◆ TEKS YANG DIBERIKAN ◆
((
Jika semula luas permukaannya hanya 3.000 km2 , maka oleh
luapan banjir akan menjadi 10.000 km2 lebih. Gejala tersebut menguntungkan bagi
kegiatan perikanan darat di Kamboja.
Daerah pantai
sepanjang 560 km di tepi Teluk Thailand berupa tanah berbatu-batu. Dataran
pantainya sebagian besar sempit dan terpotong-potong oleh Pegunungan Elephant
yang membujur ke arah pantai. Wilayah tersebut memiliki pelabuhan alam terbaik
yaitu di Teluk Kompong Som dan beberapa pulau di lepas pantai. Kamboja memiliki
banyak varietas tumbuhan dan hewan. Terdapat 212 spesies mamalia, 536 spesies
burung, 240 spesies reptil, 850 spesies ikan air tawar (di area Danau Tonle
Sap), dan 435 spesies ikan air laut.
Laju deforestasi di Kamboja adalah salah satu yang tertinggi
di dunia. Pada tahun 1969, luas hutan di Kamboja meliputi lebih dari 70% dari
luas total dan menurun menjadi hanya 3,1% pada tahun 2007. Kamboja kehilangan
25.000 kilometer persegi hutan.
Sebenarnya, Kamboja bisa menjadi sebuah negara yang kaya.
Karena dalam beberapa tahun belakangan ini, kondisinya lebih baik dari
Ethiopia, Turki, Peru, Mesir, Afganistan atau Irak. Namun dengan tidak
stabilnya kondisi politik, maka kemungkinan pertumbuhan ekonomi tidak dapat
terwujud.
Pertanian padi merupakan tanaman utama, terutama di sekitar
Tonselap, istimewa dekat Battambang. Disepanjang sebelah menyebelah hilir
Mekong dan di selatan Kompong Cham pada umumnya penghasilan padi rendah, namun
demikian masih terdapat kelebihan padi untuk diekspor karena penduduknya tidak
banyak. Getah merupakan tanaman ladang yang paling penting dan juga sebagai
bahan ekspor utama bagi negeri ini. Daerah penanamannya di sepanjang bukit Cardamon
dan di tanah tinggi Annam dekat Kompong Cham. Lada hitam termasuk penting,
terutama diusahakan orang Cina dan merupakan bahan ekspor. Daerah penanamannya
di pegunungan Gajah dekat Kampot. Tanaman lain yang diusahakan merupakan
tanaman kering seperti tembakau, kapas, kacang tanah, jagung, kapuk, tebu dan
lain-lain. Tanaman ini terutama terdapat di tanah pamah sepanjang Mekong dan
Tonselap, sedangkan Jute di sekitar Battambang untuk membuat goni, beras dan
tikar kasar.
))
◆ TUGAS YANG DIKERJAKAN ◆
A - Tentukan apakah setiap pernyataan berikut sesuai dengan teks tentang Kamboja di atas, lalu jawab ya atau tidak sambil mengutip kata-kata penentu dari teks itu tanpa mengubahnya: (i) Daerah pantai di tepi Teluk Thailand panjangnya 560 km. (ii) Pada tahun 2007 hutan masih meliputi lebih dari 70% luas total Kamboja. (iii) Lada hitam terutama diusahakan oleh orang Cina.
B - Temukan lalu salin setiap baris dalam entri di bawah yang memuat kata "alert", dengan memperhatikan perbedaan huruf besar dan kecil.

◆ DATA YANG DIOLAH ◆
((
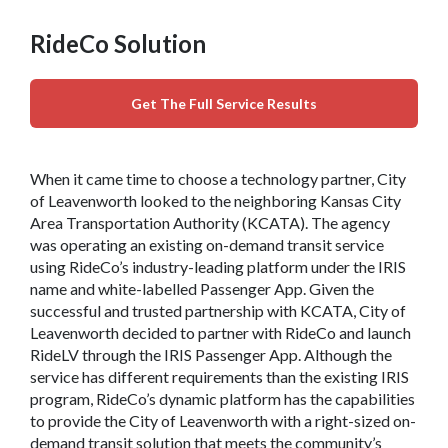
RideCo Solution
Get The Full Service Results
When it came time to choose a technology partner, City
of Leavenworth looked to the neighboring Kansas City
Area Transportation Authority (KCATA). The agency
was operating an existing on-demand transit service
using RideCo’s industry-leading platform under the IRIS
name and white-labelled Passenger App. Given the
successful and trusted partnership with KCATA, City of
Leavenworth decided to partner with RideCo and launch
RideLV through the IRIS Passenger App. Although the
service has different requirements than the existing IRIS
program, RideCo’s dynamic platform has the capabilities
to provide the City of Leavenworth with a right-sized on-
demand transit solution that meets the community’s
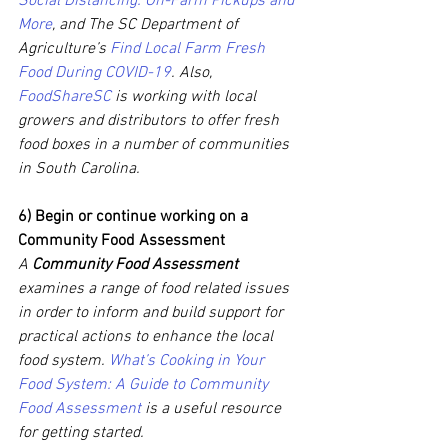
Social Distancing: On-Farm Pickups and 
More
, and The SC Department of 
Agriculture’s 
Find Local Farm Fresh 
Food During COVID-19
. Also, 
FoodShareSC
 is working with local 
growers and distributors to offer fresh 
food boxes in a number of communities 
in South Carolina.
6) Begin or continue working on a 
Community Food Assessment
A 
Community Food Assessment 
examines a range of food related issues 
in order to inform and build support for 
practical actions to enhance the local 
food system. 
What’s Cooking in Your 
Food System: A Guide to Community 
Food Assessment
 is a useful resource 
for getting started.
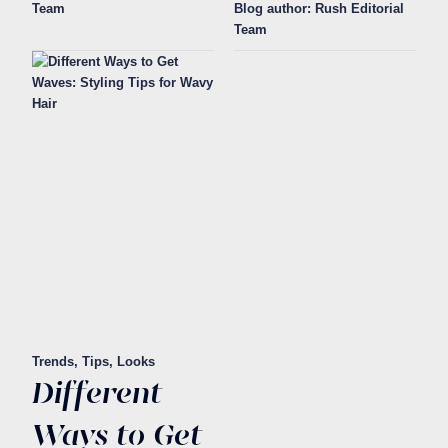
Team
Blog author: Rush Editorial
Team
Trends, Tips, Looks
Different
Ways to Get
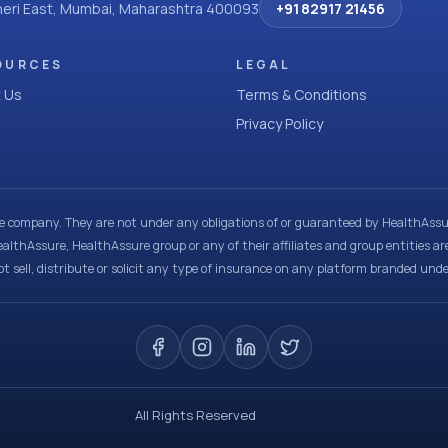
dheri East, Mumbai, Maharashtra 400093
+91 82917 21456
OURCES
LEGAL
 Us
Terms & Conditions
Privacy Policy
ce company. They are not under any obligations of or guaranteed by HealthAssur
ealthAssure, HealthAssure group or any of their affiliates and group entities ar
t sell, distribute or solicit any type of insurance on any platform branded und
All Rights Reserved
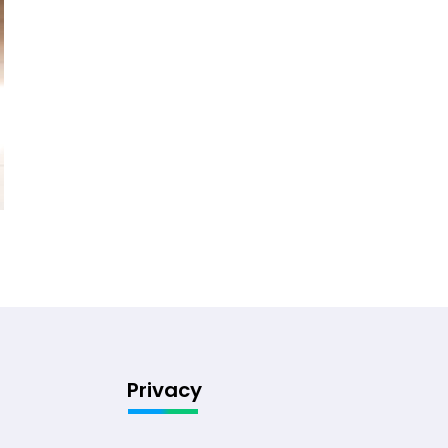
Privacy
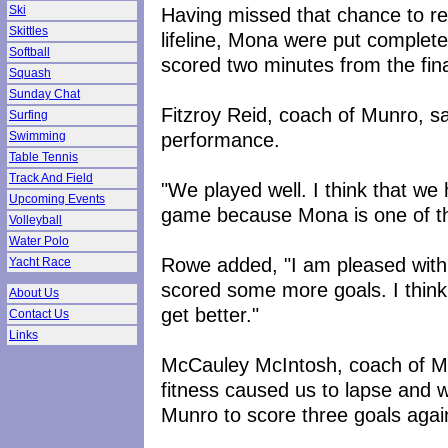
Having missed that chance to re
Ski
Skittles
lifeline, Mona were put complet
Softball
scored two minutes from the fina
Squash
Sunday Chat
Fitzroy Reid, coach of Munro, s
Surfing
performance.
Swimming
Table Tennis
Track And Field
"We played well. I think that we
Upcoming Events
game because Mona is one of th
Volleyball
Water Polo
Rowe added, "I am pleased with
Yacht Race
scored some more goals. I think
About Us
get better."
Contact Us
Links
McCauley McIntosh, coach of Mon
fitness caused us to lapse and 
Munro to score three goals agai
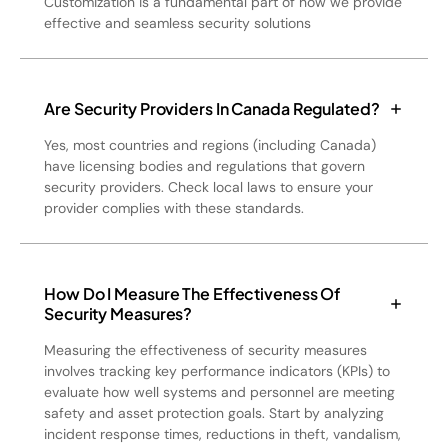
Customization is a fundamental part of how we provide
effective and seamless security solutions
Are Security Providers In Canada Regulated?
Yes, most countries and regions (including Canada)
have licensing bodies and regulations that govern
security providers. Check local laws to ensure your
provider complies with these standards.
How Do I Measure The Effectiveness Of
Security Measures?
Measuring the effectiveness of security measures
involves tracking key performance indicators (KPIs) to
evaluate how well systems and personnel are meeting
safety and asset protection goals. Start by analyzing
incident response times, reductions in theft, vandalism,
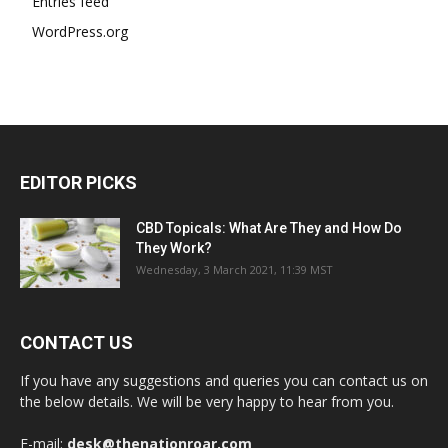
Entries feed
WordPress.org
EDITOR PICKS
CBD Topicals: What Are They and How Do
They Work?
Wednesday, 3 March 2021, 11:39 MST
CONTACT US
If you have any suggestions and queries you can contact us on
the below details. We will be very happy to hear from you.
E-mail:
desk@thenationroar.com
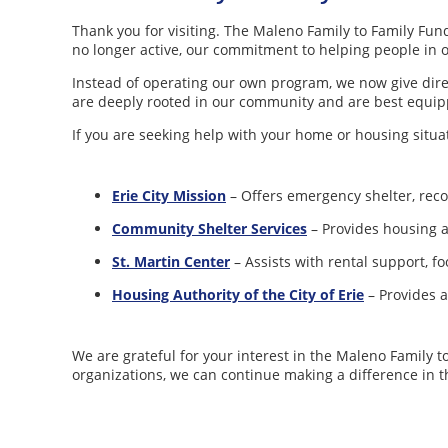
Thank you for visiting. The Maleno Family to Family Fund
no longer active, our commitment to helping people in
Instead of operating our own program, we now give direc
are deeply rooted in our community and are best equip
If you are seeking help with your home or housing situat
Erie City Mission
– Offers emergency shelter, reco
Community Shelter Services
– Provides housing a
St
.
Martin Center
– Assists with rental support, fo
Housing Authority of the City of Erie
– Provides a
We are grateful for your interest in the Maleno Family 
organizations, we can continue making a difference in t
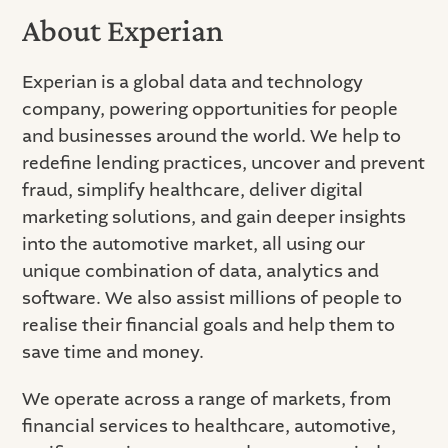
About Experian
Experian is a global data and technology
company, powering opportunities for people
and businesses around the world. We help to
redefine lending practices, uncover and prevent
fraud, simplify healthcare, deliver digital
marketing solutions, and gain deeper insights
into the automotive market, all using our
unique combination of data, analytics and
software. We also assist millions of people to
realise their financial goals and help them to
save time and money.
We operate across a range of markets, from
financial services to healthcare, automotive,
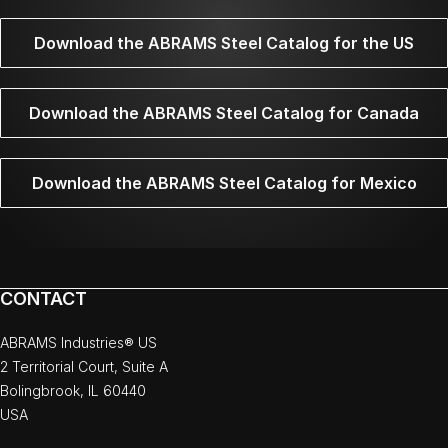
Download the ABRAMS Steel Catalog for the US
Download the ABRAMS Steel Catalog for Canada
Download the ABRAMS Steel Catalog for Mexico
CONTACT
ABRAMS Industries® US
2 Territorial Court, Suite A
Bolingbrook, IL 60440
USA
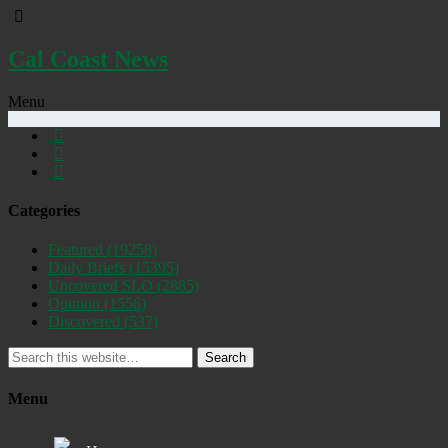
Cal Coast News
Menu
Categories
Featured
(19258)
Daily Briefs
(15395)
Uncovered SLO
(2885)
Opinion
(1556)
Discovered
(537)
Search
Menu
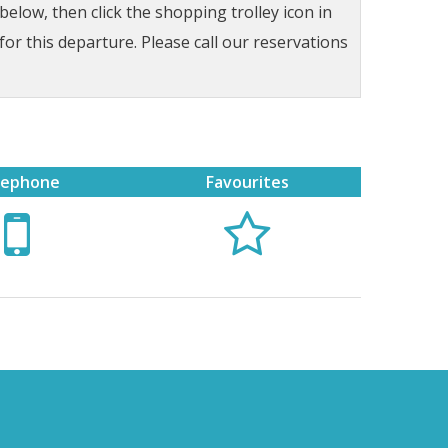
low, then click the shopping trolley icon in
for this departure. Please call our reservations
lephone
Favourites


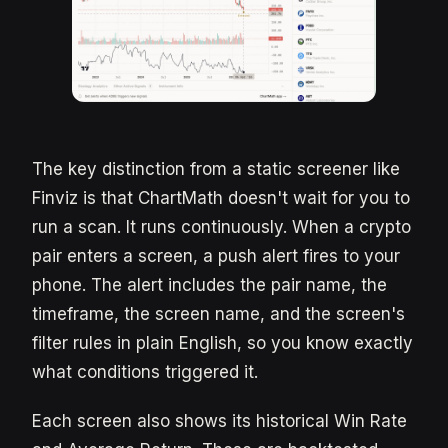
The key distinction from a static screener like
Finviz is that ChartMath doesn't wait for you to
run a scan. It runs continuously. When a crypto
pair enters a screen, a push alert fires to your
phone. The alert includes the pair name, the
timeframe, the screen name, and the screen's
filter rules in plain English, so you know exactly
what conditions triggered it.
Each screen also shows its historical Win Rate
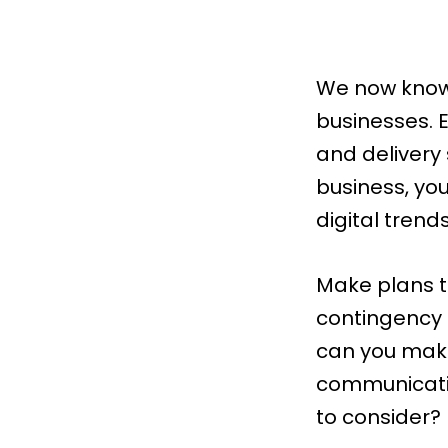
We now know 
businesses. 
and delivery
business, you
digital trends
Make plans to
contingency p
can you make
communicatio
to consider?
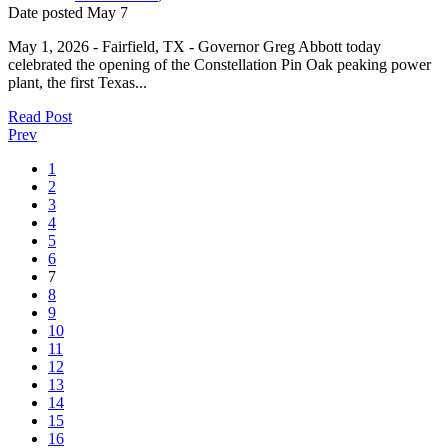
Date posted
May
7
May 1, 2026 - Fairfield, TX - Governor Greg Abbott today
celebrated the opening of the Constellation Pin Oak peaking power
plant, the first Texas...
Read Post
Prev
1
2
3
4
5
6
7
8
9
10
11
12
13
14
15
16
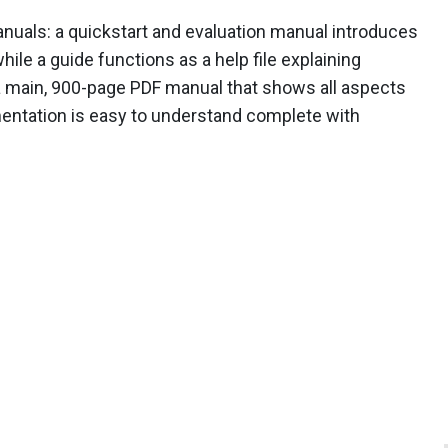
als: a quickstart and evaluation manual introduces
hile a guide functions as a help file explaining
so a main, 900-page PDF manual that shows all aspects
umentation is easy to understand complete with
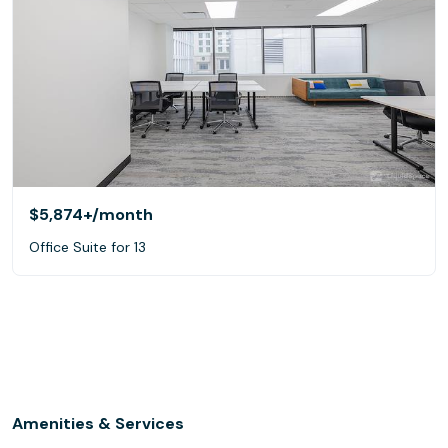
$5,874+
/month
Office Suite for 13
Amenities & Services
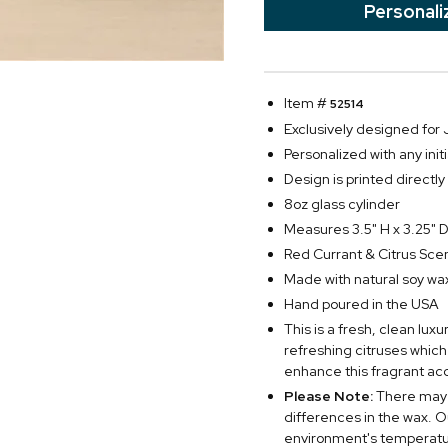
Personali
Item #
52514
Exclusively designed fo
Personalized with any initi
Design is printed directly
8oz glass cylinder
Measures 3.5" H x 3.25" 
Red Currant & Citrus Sce
Made with natural soy wa
Hand poured in the USA
This is a fresh, clean lux
refreshing citruses which
enhance this fragrant ac
Please Note:
There may 
differences in the wax. O
environment's temperatur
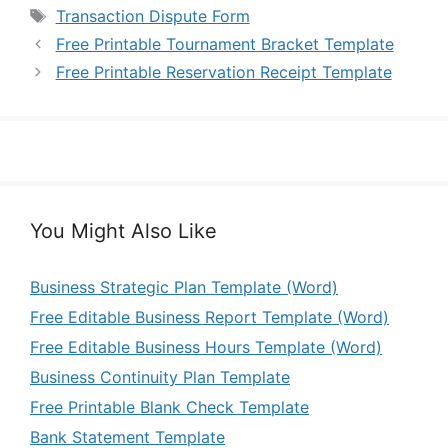
Tags
Transaction Dispute Form
Free Printable Tournament Bracket Template
Free Printable Reservation Receipt Template
You Might Also Like
Business Strategic Plan Template (Word)
Free Editable Business Report Template (Word)
Free Editable Business Hours Template (Word)
Business Continuity Plan Template
Free Printable Blank Check Template
Bank Statement Template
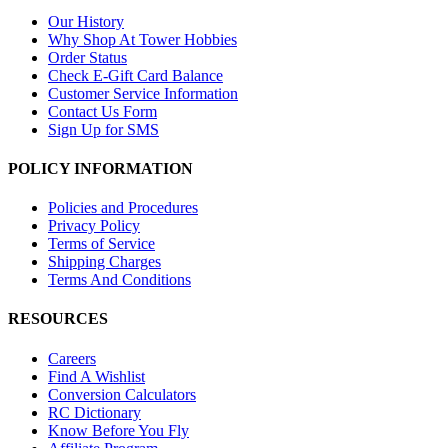
Our History
Why Shop At Tower Hobbies
Order Status
Check E-Gift Card Balance
Customer Service Information
Contact Us Form
Sign Up for SMS
POLICY INFORMATION
Policies and Procedures
Privacy Policy
Terms of Service
Shipping Charges
Terms And Conditions
RESOURCES
Careers
Find A Wishlist
Conversion Calculators
RC Dictionary
Know Before You Fly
))
◆ JAWABAN LATIHAN ◆
A -
(i) Ya, "Daerah pantai sepanjang 560 km di tepi Teluk Thailand"
(ii) Tidak, "menurun menjadi hanya 3,1% pada tahun 2007"
(iii) Ya, "terutama diusahakan orang Cina"

B -
pair enters a screen, a push alert fires to your
phone. The alert includes the pair name, the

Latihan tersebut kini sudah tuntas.